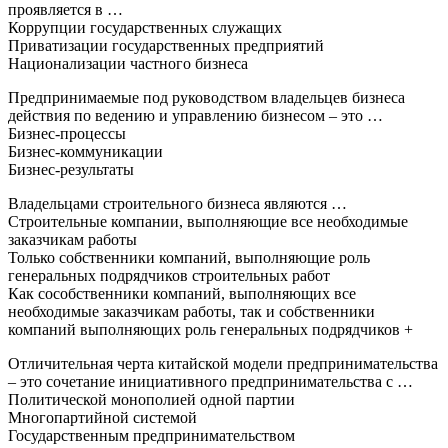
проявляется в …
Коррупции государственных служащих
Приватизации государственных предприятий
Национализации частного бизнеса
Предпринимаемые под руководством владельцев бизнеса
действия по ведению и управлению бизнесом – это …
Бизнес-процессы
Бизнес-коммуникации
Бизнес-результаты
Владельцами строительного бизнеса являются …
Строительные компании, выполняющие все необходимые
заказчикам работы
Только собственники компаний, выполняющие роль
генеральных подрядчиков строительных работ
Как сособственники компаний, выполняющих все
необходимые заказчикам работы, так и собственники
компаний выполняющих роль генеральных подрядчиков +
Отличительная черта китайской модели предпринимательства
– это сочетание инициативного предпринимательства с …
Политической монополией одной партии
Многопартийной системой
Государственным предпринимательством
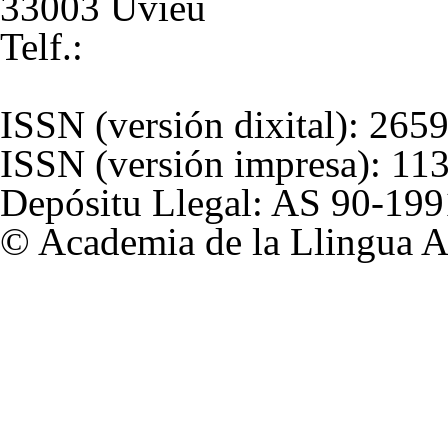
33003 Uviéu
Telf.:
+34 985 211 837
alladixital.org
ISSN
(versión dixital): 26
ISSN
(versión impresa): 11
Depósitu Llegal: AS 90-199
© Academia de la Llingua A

* * *

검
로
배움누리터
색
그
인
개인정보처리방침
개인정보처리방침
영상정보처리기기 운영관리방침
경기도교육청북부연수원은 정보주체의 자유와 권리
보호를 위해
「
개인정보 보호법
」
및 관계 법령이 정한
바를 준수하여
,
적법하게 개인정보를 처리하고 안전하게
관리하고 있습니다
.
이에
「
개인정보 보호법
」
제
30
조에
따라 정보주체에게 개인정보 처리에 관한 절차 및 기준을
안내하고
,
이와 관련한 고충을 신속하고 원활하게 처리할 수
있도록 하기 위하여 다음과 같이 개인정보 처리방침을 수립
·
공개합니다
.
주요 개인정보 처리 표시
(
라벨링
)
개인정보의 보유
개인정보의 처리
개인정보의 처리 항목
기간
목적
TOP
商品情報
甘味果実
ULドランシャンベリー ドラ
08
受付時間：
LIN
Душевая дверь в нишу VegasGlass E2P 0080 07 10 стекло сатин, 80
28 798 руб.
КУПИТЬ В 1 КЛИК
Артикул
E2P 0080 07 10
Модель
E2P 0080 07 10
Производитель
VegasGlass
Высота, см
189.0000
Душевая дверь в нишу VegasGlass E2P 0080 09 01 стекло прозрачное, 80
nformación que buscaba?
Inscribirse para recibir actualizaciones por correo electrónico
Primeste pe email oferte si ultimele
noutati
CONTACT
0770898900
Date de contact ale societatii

**Prompt**
From the entries above, restate word for word the lines from the line containing "Бизнес-результаты" to the line containing "компаний выполняющих роль", both ends included, and nothing more.

**Output for this exercise**
Бизнес-результаты
Владельцами строительного бизнеса являются …
Строительные компании, выполняющие все необходимые
заказчикам работы
Только собственники компаний, выполняющие роль
генеральных подрядчиков строительных работ
Как сособственники компаний, выполняющих все
необходимые заказчикам работы, так и собственники
компаний выполняющих роль генеральных подрядчиков +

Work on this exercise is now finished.